Whichever option you choose, your app must:

  • Be built with Java and Android SDK API 26+, targeting API 33
  • Use at least one custom layout designed in XML
  • Handle button clicks with setOnClickListener (lambda)
  • Persist at least one value across sessions with SharedPreferences
  • Handle at least one error case (empty input, division by zero, etc.) with Toast or Snackbar
  • Run correctly on the Pixel 6a API 33 emulator

3. Advanced Ideas (optional — appreciated)

These ideas are not required but will be noted positively:

For both projects: - Dark mode support (use ?attr/ color references in your theme) - Landscape layout variant in res/layout-land/ - Multi-language support (values-fr/strings.xml + values-en/strings.xml) - Custom app icon designed in Android Studio's Image Asset wizard - History screen: a second Activity showing previous calculations/conversions using RecyclerView

Calculator extras: - Backspace button to delete the last digit - Percentage button (x % of y) - Memory buttons (M+, M−, MR, MC) - Scientific functions (√, x², 1/x) in a second layout or scrollable panel

Converter extras: - Swap button to invert source and target currencies instantly - More conversion categories: temperature (°C/°F/K), distance (km/mi/m), weight (kg/lb/oz) - Live exchange rates from a public API (advanced — requires network permission and Retrofit)

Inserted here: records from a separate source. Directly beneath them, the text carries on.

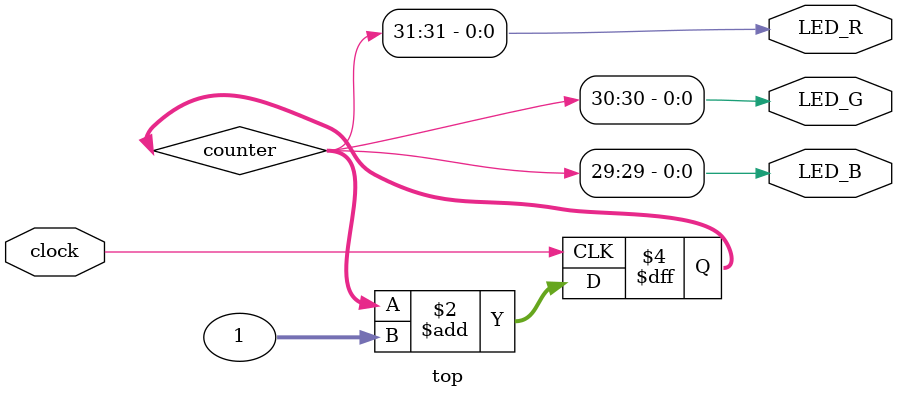
<source format=v>
/* Blink the RGB LED */

module top (
  input clock,
  output LED_R,
  output LED_G,
  output LED_B
);
  reg [31:0] counter=0;

  always@(posedge clock) begin
    counter <= counter +1;
  end

  assign {LED_R,LED_G,LED_B} = counter[31:29];

endmodule

</source>
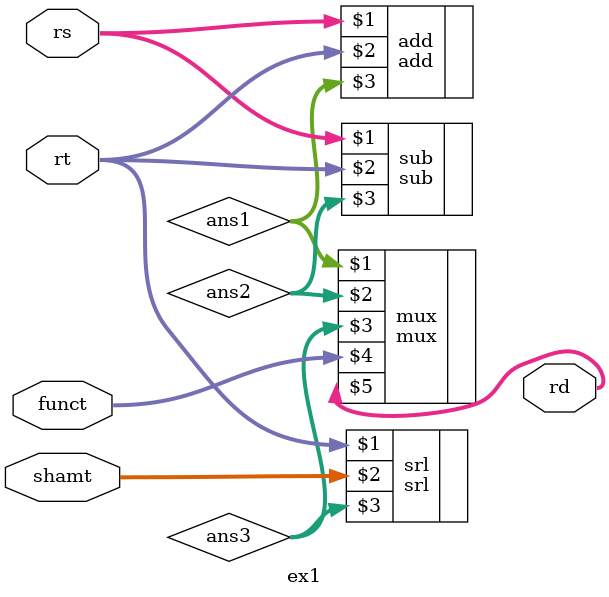
<source format=v>
module ex1
(
	input     [31:0] rs, rt, 
	input	    [4:0] shamt, 
	input	    [5:0] funct,
   output    [31:0] rd
);

	wire [31:0] ans1, ans2, ans3;
	
	add add (rs, rt, ans1);
	sub sub (rs, rt, ans2);
	srl srl (rt, shamt, ans3);
		
	mux mux (ans1, ans2, ans3, funct, rd);
	
endmodule

</source>
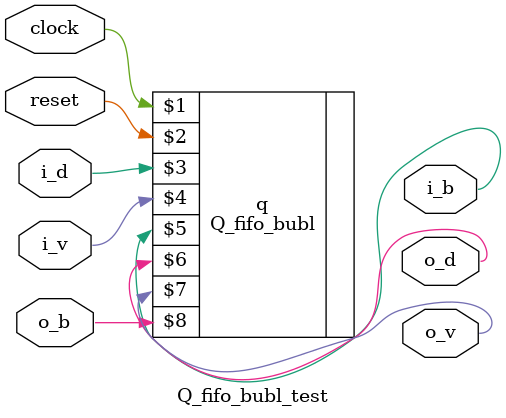
<source format=v>

`include "Q_fifo_bubl.v"

module Q_fifo_bubl_test (clock, reset, i_d, i_v, i_b, o_d, o_v, o_b);

   parameter depth = 1;
   parameter width = 1;
   
   input     clock;
   input     reset;
   
   input  [width-1:0] i_d;
   input              i_v;
   output             i_b;

   output [width-1:0] o_d;
   output             o_v;
   input              o_b;

   Q_fifo_bubl #(depth, width) q (clock, reset, i_d, i_v, i_b, o_d, o_v, o_b);

endmodule // Q_fifo_bubl_test

</source>
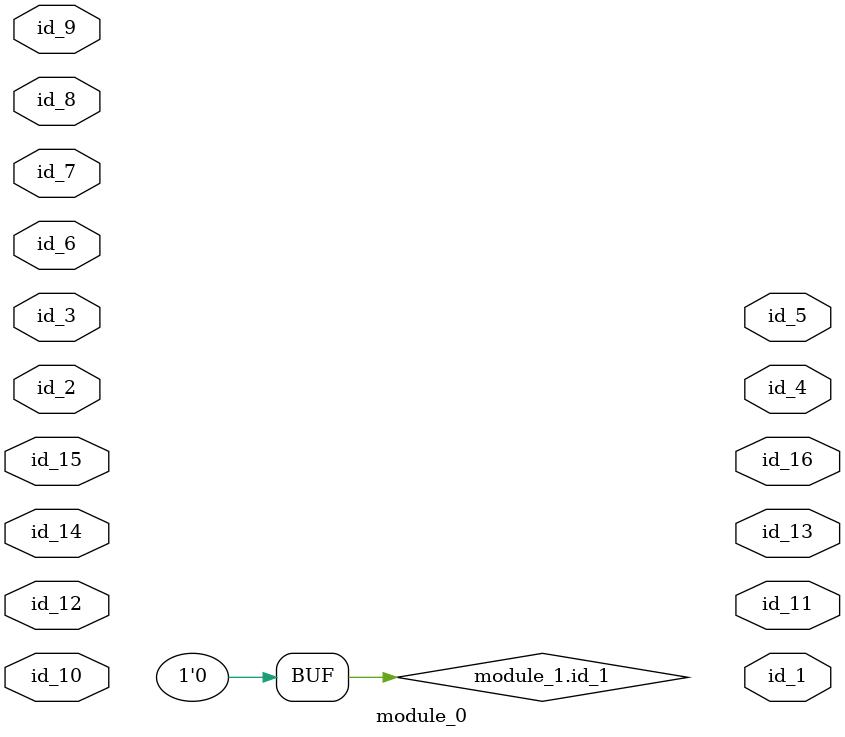
<source format=v>
module module_0 (
    id_1,
    id_2,
    id_3,
    id_4,
    id_5,
    id_6,
    id_7,
    id_8,
    id_9,
    id_10,
    id_11,
    id_12,
    id_13,
    id_14,
    id_15,
    id_16
);
  output wire id_16;
  input wire id_15;
  inout wire id_14;
  output wire id_13;
  inout wire id_12;
  output wire id_11;
  inout wire id_10;
  input wire id_9;
  input wire id_8;
  input wire id_7;
  inout wire id_6;
  output wire id_5;
  output wire id_4;
  inout wire id_3;
  inout wire id_2;
  output wire id_1;
  wire id_17;
  wire id_18;
  assign module_1.id_1 = 0;
endmodule
module module_1;
  assign id_1 = id_1 ? 1'b0 : id_1;
  module_0 modCall_1 (
      id_1,
      id_1,
      id_1,
      id_1,
      id_1,
      id_1,
      id_1,
      id_1,
      id_1,
      id_1,
      id_1,
      id_1,
      id_1,
      id_1,
      id_1,
      id_1
  );
endmodule

</source>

4. Minimum Requirements Checklist

To obtain a passing grade, all of the following must work on the emulator:

Calculator: - [ ] Display shows digits as they are typed - [ ] Addition, subtraction, multiplication and division all produce correct results - [ ] Division by zero shows an error (no crash) - [ ] C button clears the display - [ ] Last result is restored on app restart

Converter: - [ ] Amount can be entered in the EditText - [ ] Both Spinners show at least 4 currencies - [ ] Convert button shows a correct result - [ ] Invalid input (empty/non-numeric) is handled gracefully - [ ] Last conversion settings are restored on app restart


5. Deliverable

Submit on Moodle before the deadline a single zip containing:

  • The complete Android Studio project (all source files)
  • A PDF report (1–2 pages) including:
  • A screenshot of your running app on the emulator
  • Your layout XML structure (a diagram or the XML itself)
  • A brief description of your implementation choices and any difficulties encountered
  • If you implemented advanced features, describe them

Zip naming: BE2_NomPrenom1_NomPrenom2.zip


Tips

  • Start with the layout — get the UI right before writing any logic.
  • For the calculator: implement one operator at a time and test thoroughly before adding the next.
  • For the converter: define your exchange rates as constants at the top of the Activity — easy to update later.
  • Use Log.d(TAG, ...) liberally during development — Logcat is your best friend.
  • Test edge cases: what happens if the user taps = twice? What if the first digit is the operator?